Though The Other Side of Hope is set in modern-day Helsinki, nothing in the movie feels modern. Everyone smokes constantly, drinks heavily, and sits in garishly painted sets that look like leftovers cobbled together from Rainer Werner Fassbinder’s days in Germany. Toss in Kaurismäki’s flat framing and the actor’s deadpan reactions to the world around them, and you’ll begin to see The Other Side of Hope as a fairy-tale for a cruel and indifferent world; indifferent toward Khaled (Sherwan Haji), a displaced Syrian seeking asylum, and indifferent toward Wikström (Sakari Kuosmanen), a salesman who dreams of owning a restaurant.

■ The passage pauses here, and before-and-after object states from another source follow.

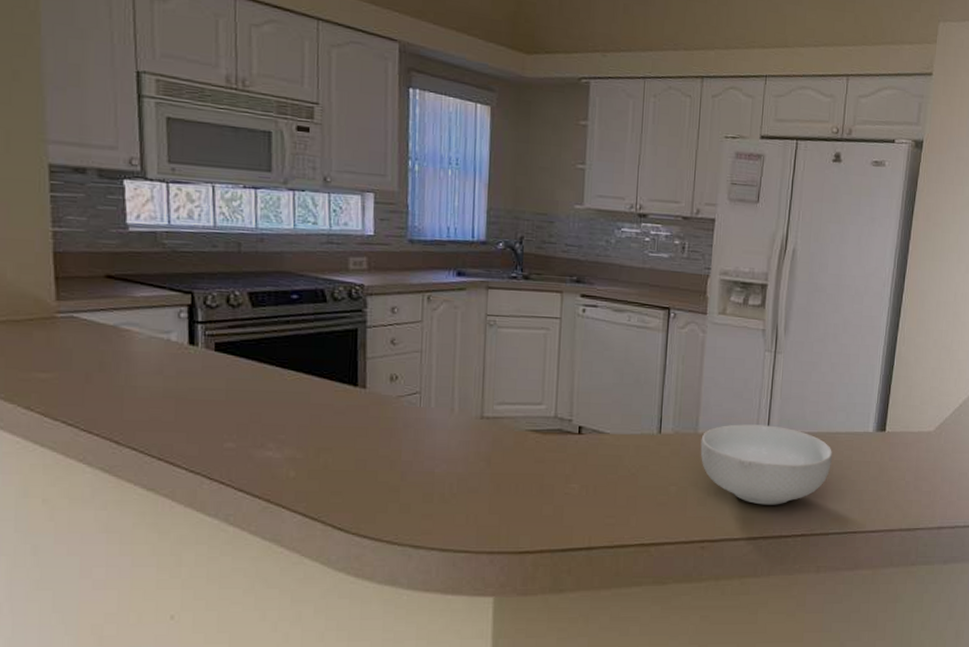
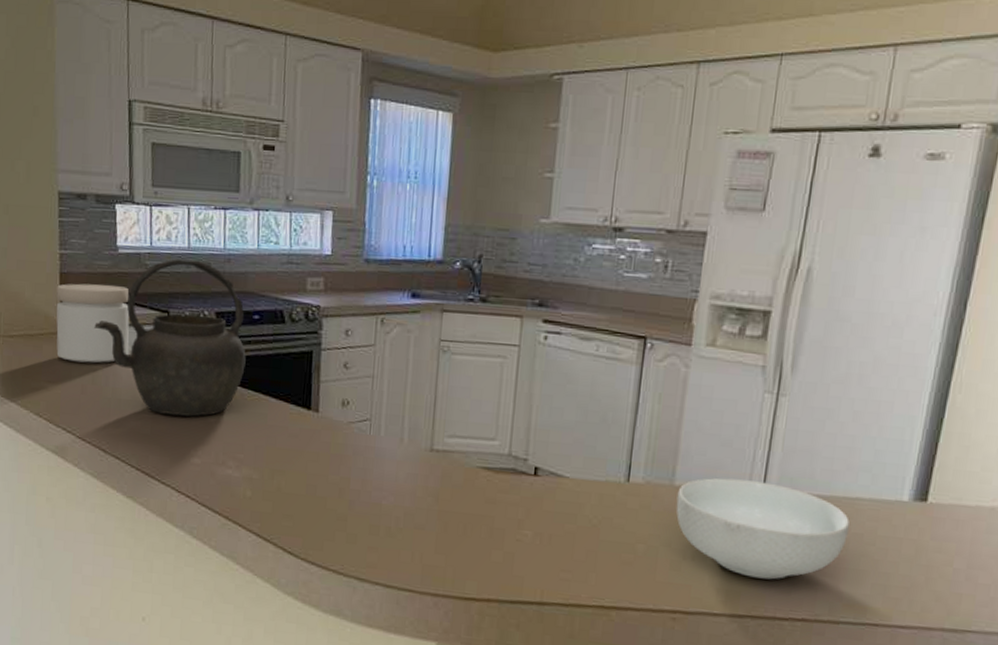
jar: none [49,263,146,349] -> present [56,283,130,364]
kettle: none [99,238,285,401] -> present [93,258,246,417]

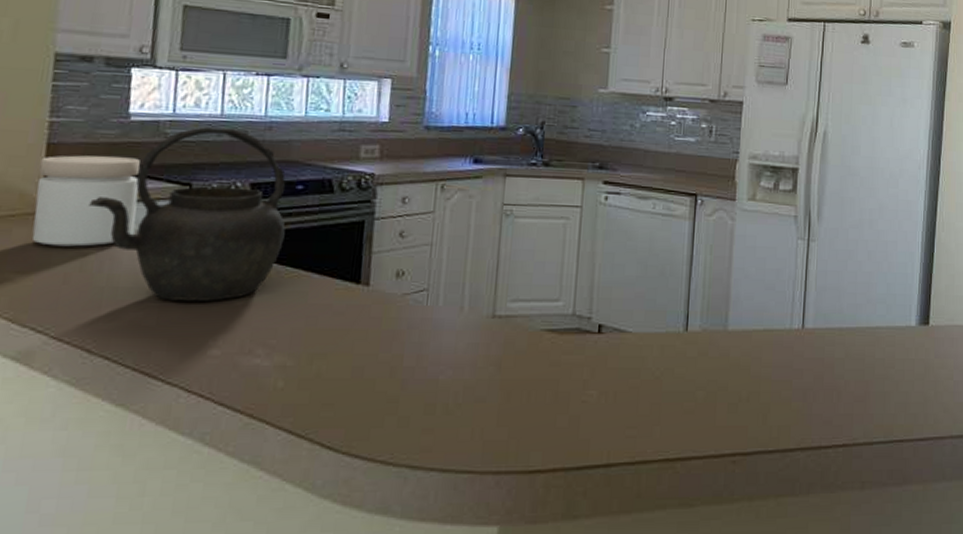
cereal bowl: present [676,478,850,580] -> none [730,319,873,411]

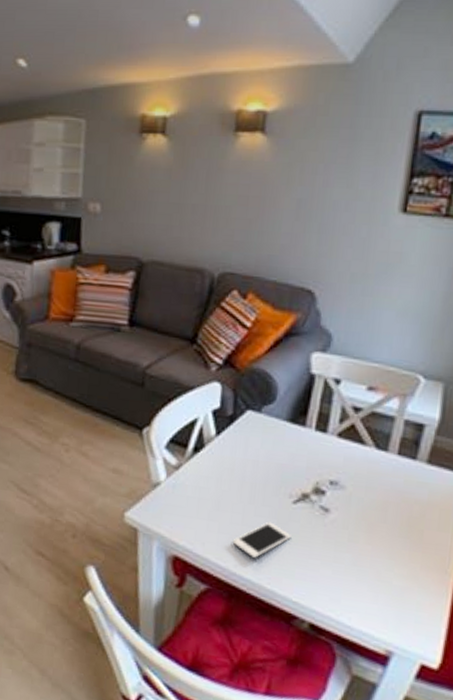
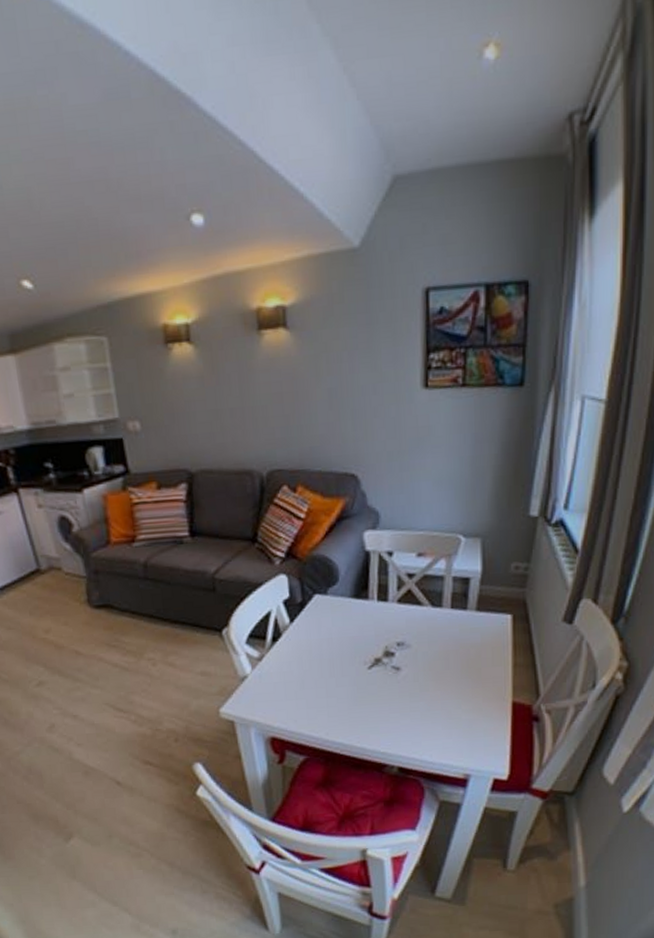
cell phone: present [232,521,292,558] -> none [321,689,372,723]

Khaled and Wikström’s paths cross twice, first at the crossroads of their respective lives, second when Khaled needs a helping hand. Later on, we’ll learn about Khaled’s harrowing journey to freedom in detail but Wikström’s backstory is a touch more oblique. Only a quick interaction with his ex-wife betrays the burden Wickström once carried.
These moments are what make The Other Side of Hope such a lovely and humane film, but it is Kaurismaki’s idiosyncratic framing and structure that make it hilarious at the same time. It’s not always easy to laugh at the bleakness of life, but there comes a moment when either we must or we will break into a thousand pieces, never to be assembled once again. Thank goodness we still have some clowns that help light the way.
The Other Side of Hope is in limited release.